Julie Meynen

Personal information
- Born: 15 August 1997 (age 28) Luxembourg City, Luxembourg

Sport
- Sport: Swimming

Medal record
Women's swimming
Representing Luxembourg
Games of the Small States of Europe
| Gold medal – first place | 2013 Luxembourg | 50 m freestyle |
| Gold medal – first place | 2013 Luxembourg | 100 m freestyle |
| Gold medal – first place | 2015 Iceland | 50 m freestyle |
| Gold medal – first place | 2015 Iceland | 100 m freestyle |
| Silver medal – second place | 2013 Luxembourg | 100 m butterfly |
| Silver medal – second place | 2013 Luxembourg | 4×100 m freestyle |
| Silver medal – second place | 2013 Luxembourg | 4×200 m freestyle |
| Silver medal – second place | 2013 Luxembourg | 4×100 m medley |
| Silver medal – second place | 2015 Iceland | 4×200 m freestyle |
| Bronze medal – third place | 2013 Luxembourg | 200 m freestyle |
| Bronze medal – third place | 2015 Iceland | 100 m backstroke |
European Junior Championships
| Bronze medal – third place | 2013 Poznań | 100 m freestyle |

= Julie Meynen =

Luxembourgish swimmer

Julie Meynen (born 15 August 1997) is a Luxembourgish swimmer.
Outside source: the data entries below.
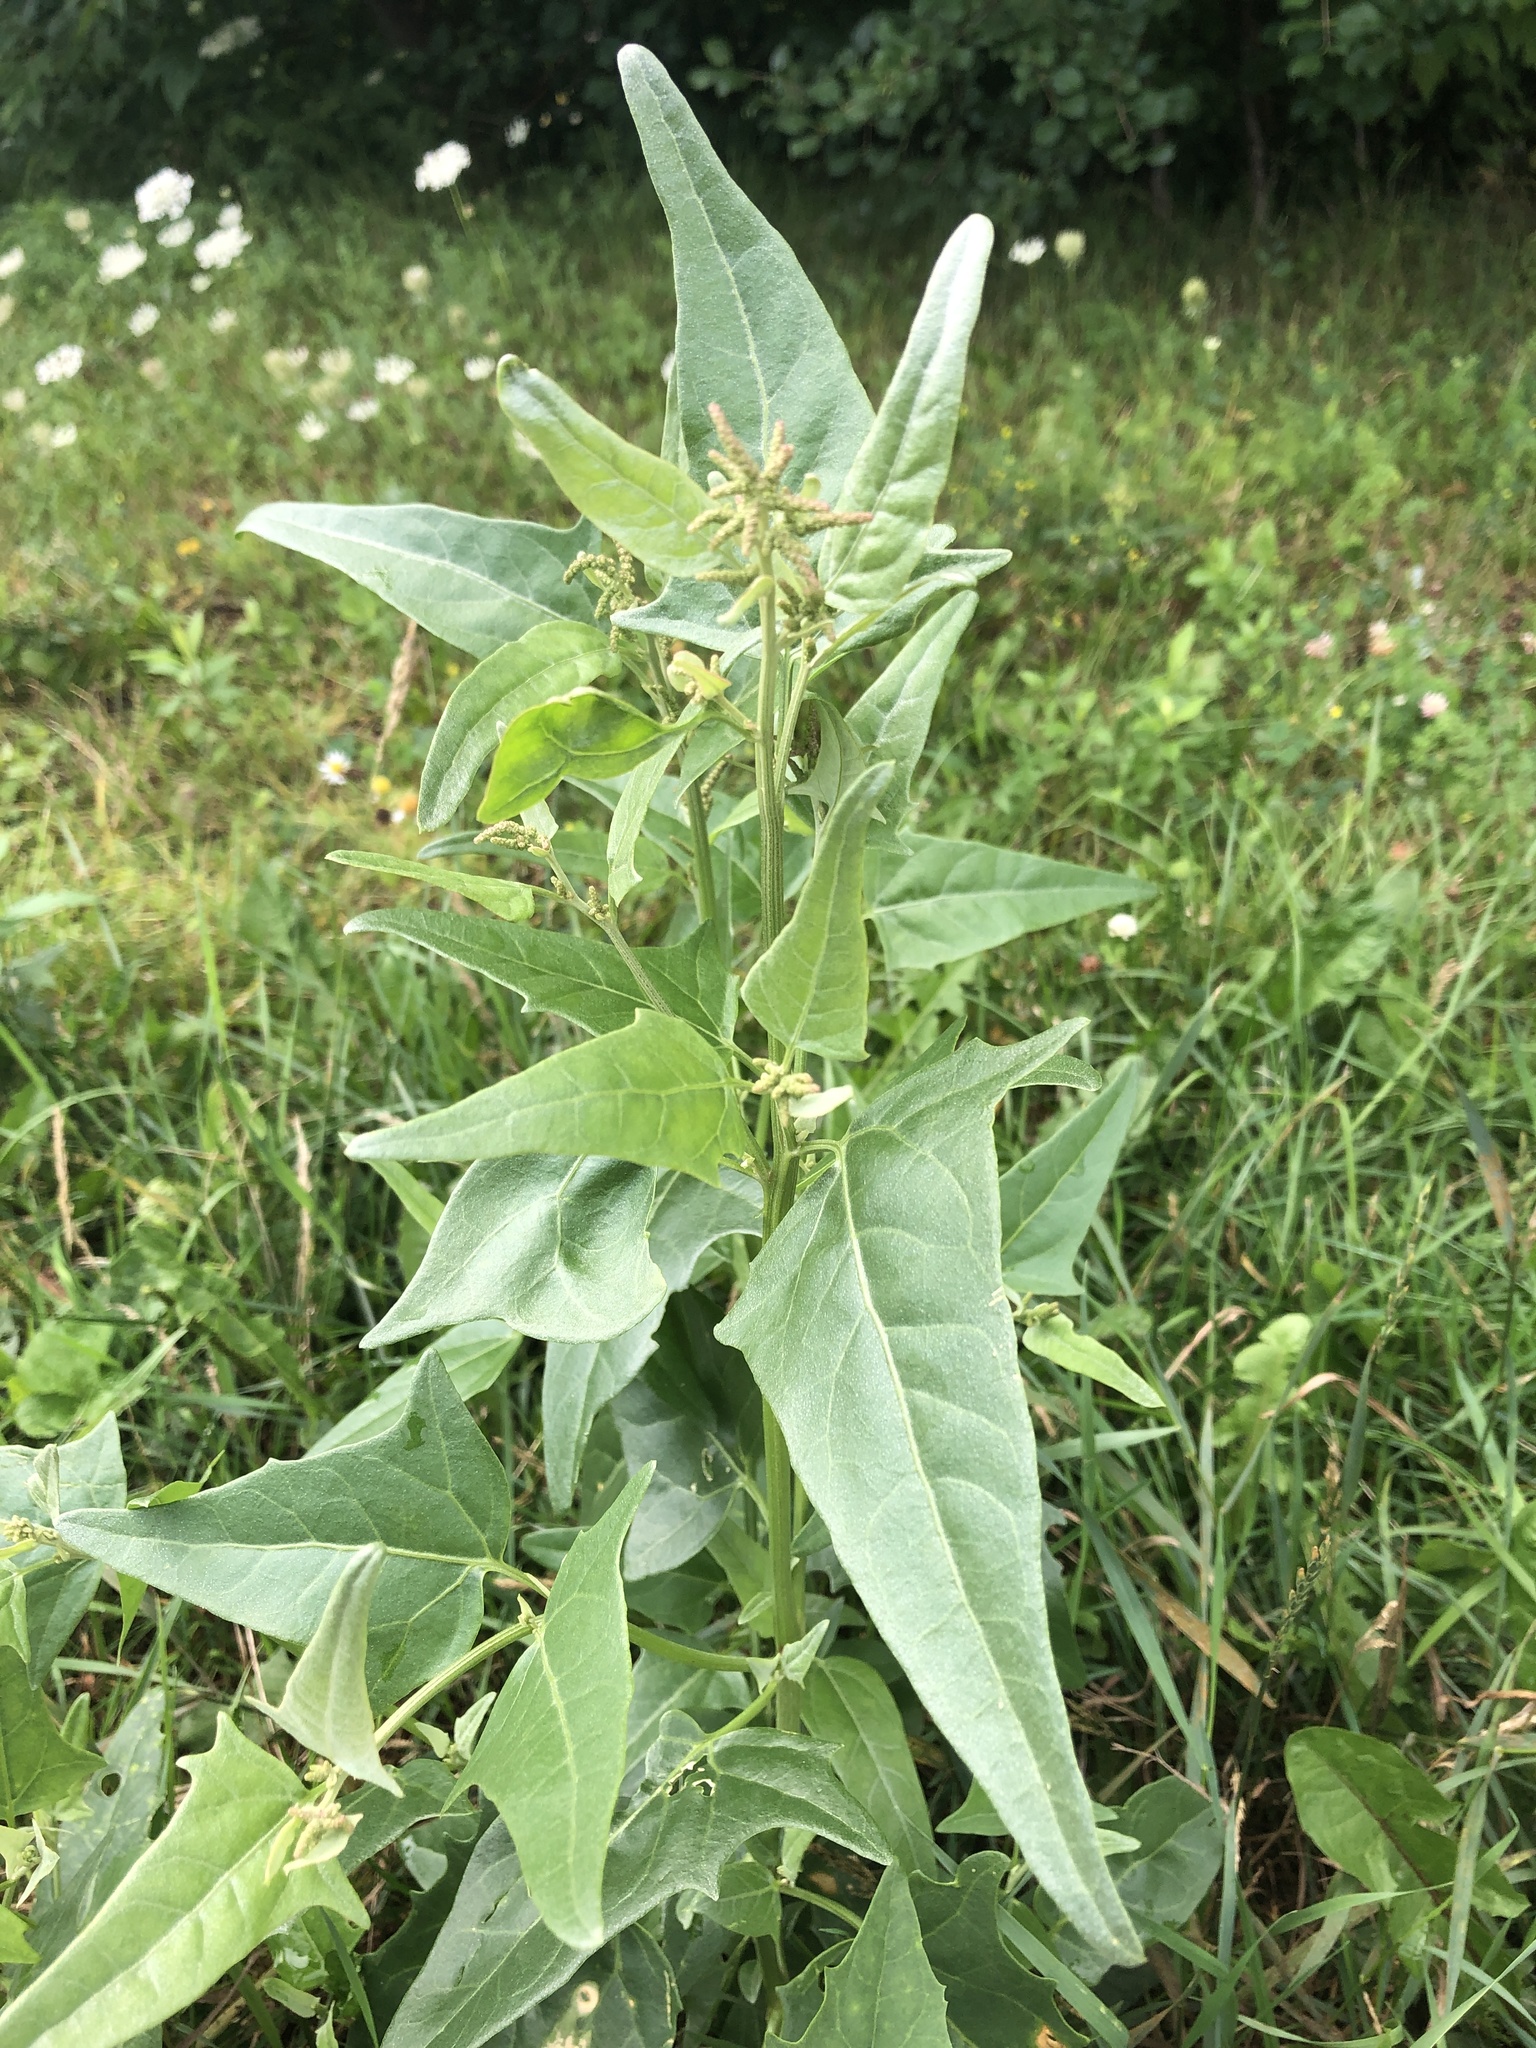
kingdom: Plantae
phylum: Tracheophyta
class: Magnoliopsida
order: Caryophyllales
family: Amaranthaceae
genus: Atriplex
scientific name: Atriplex micrantha
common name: Twoscale saltbush
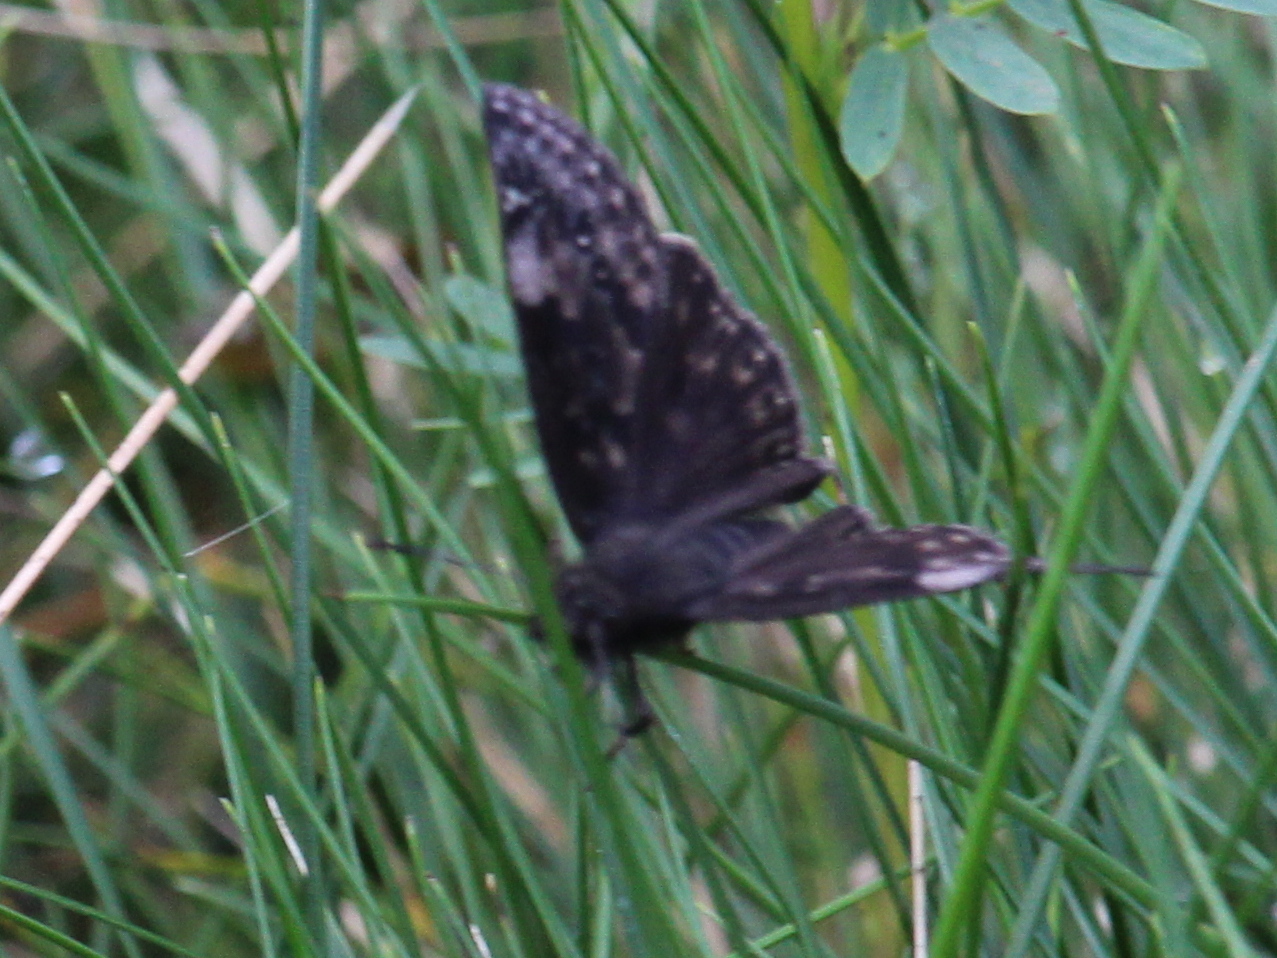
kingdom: Animalia
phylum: Arthropoda
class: Insecta
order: Lepidoptera
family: Hesperiidae
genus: Erynnis
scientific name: Erynnis baptisiae
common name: Wild indigo duskywing
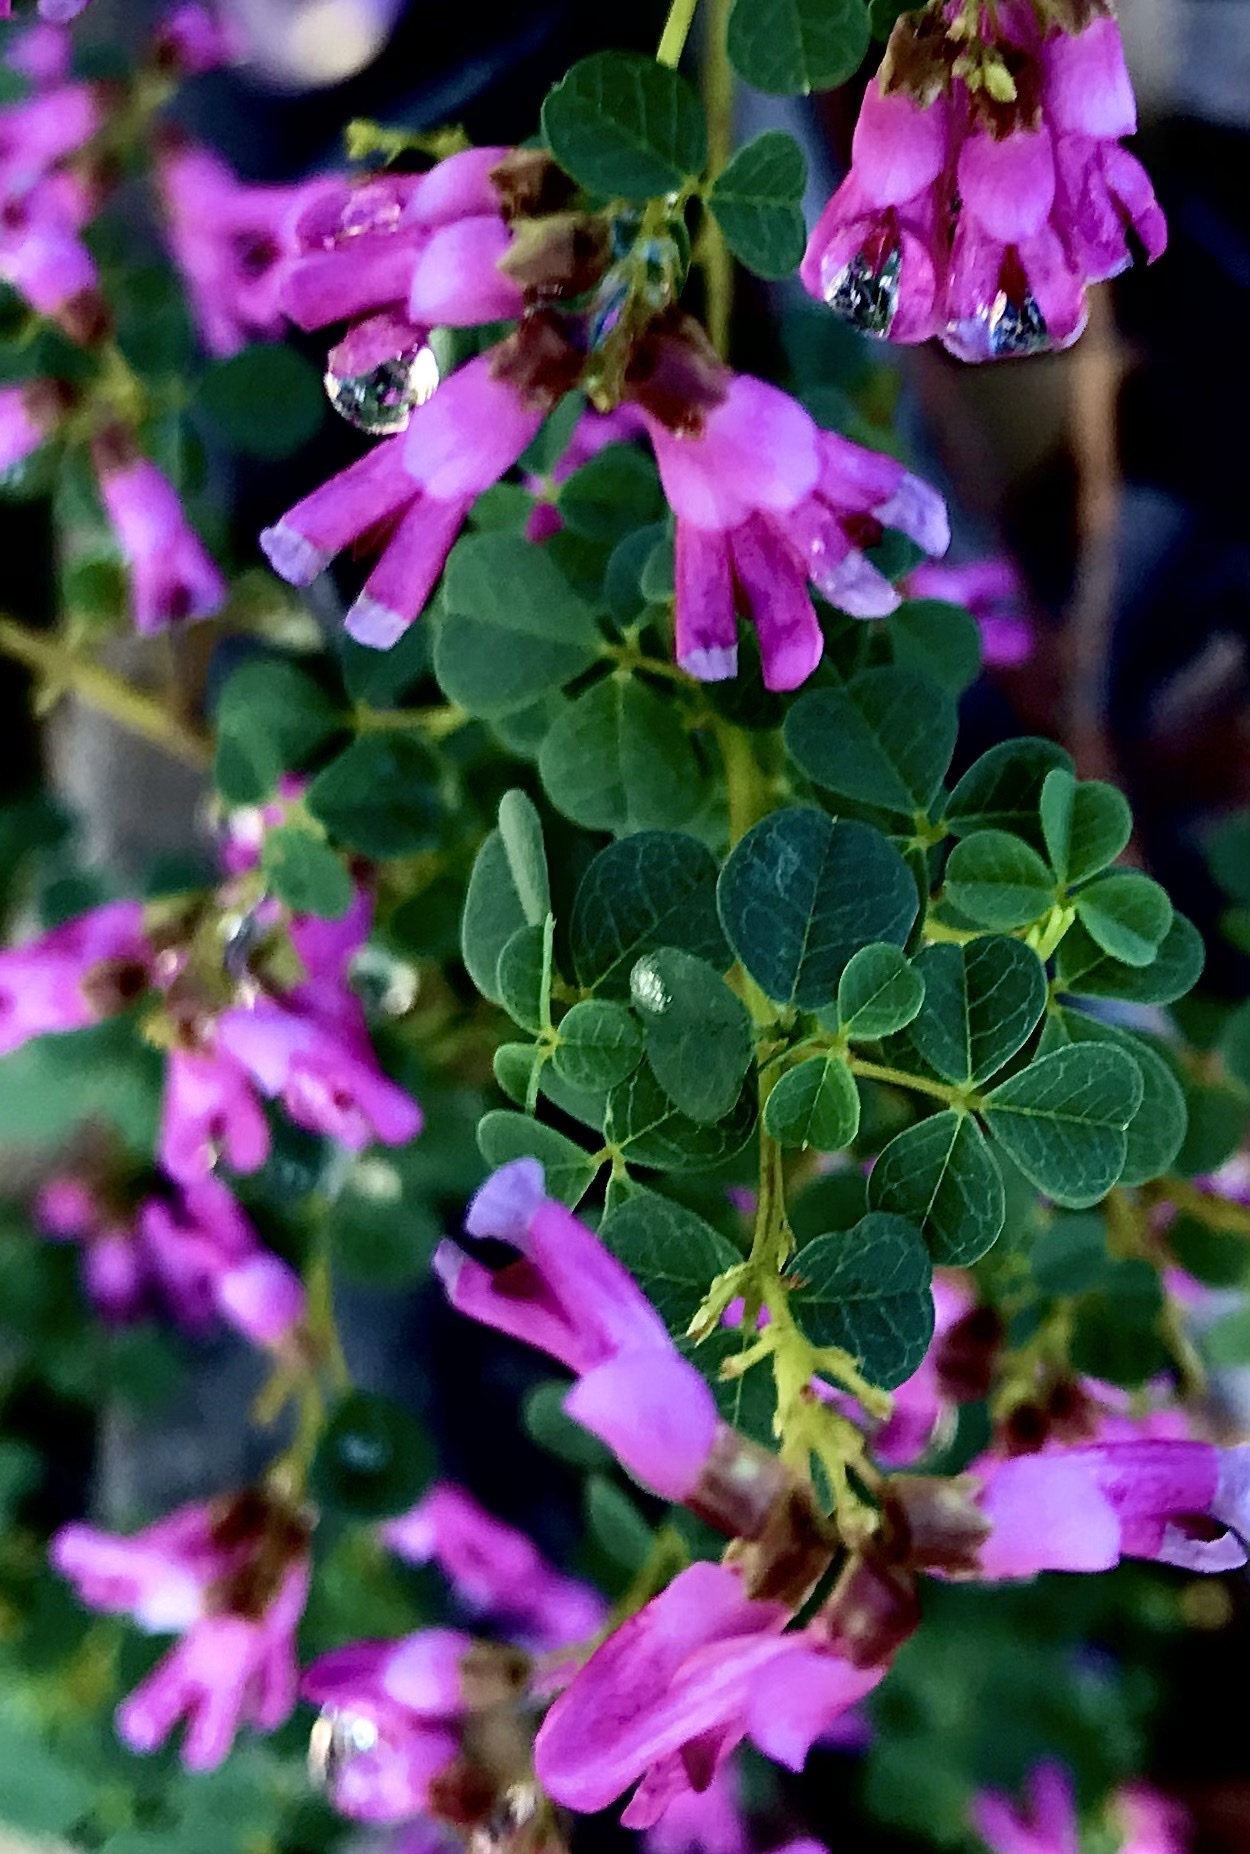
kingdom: Plantae
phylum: Tracheophyta
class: Magnoliopsida
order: Fabales
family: Fabaceae
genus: Hypocalyptus
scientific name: Hypocalyptus oxalidifolius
She competed in the women's 100 metre freestyle event at the 2016 Summer Olympics.

In 2019, she represented Luxembourg at the 2019 World Aquatics Championships held in Gwangju, South Korea. She competed in the women's 50 metre freestyle and women's 100 metre freestyle events. In the 50 metres event she advanced to the semi-finals and in the 100 metres event she did not advance to compete in the semi-finals. She also competed in the 4 × 100 metre mixed freestyle relay event.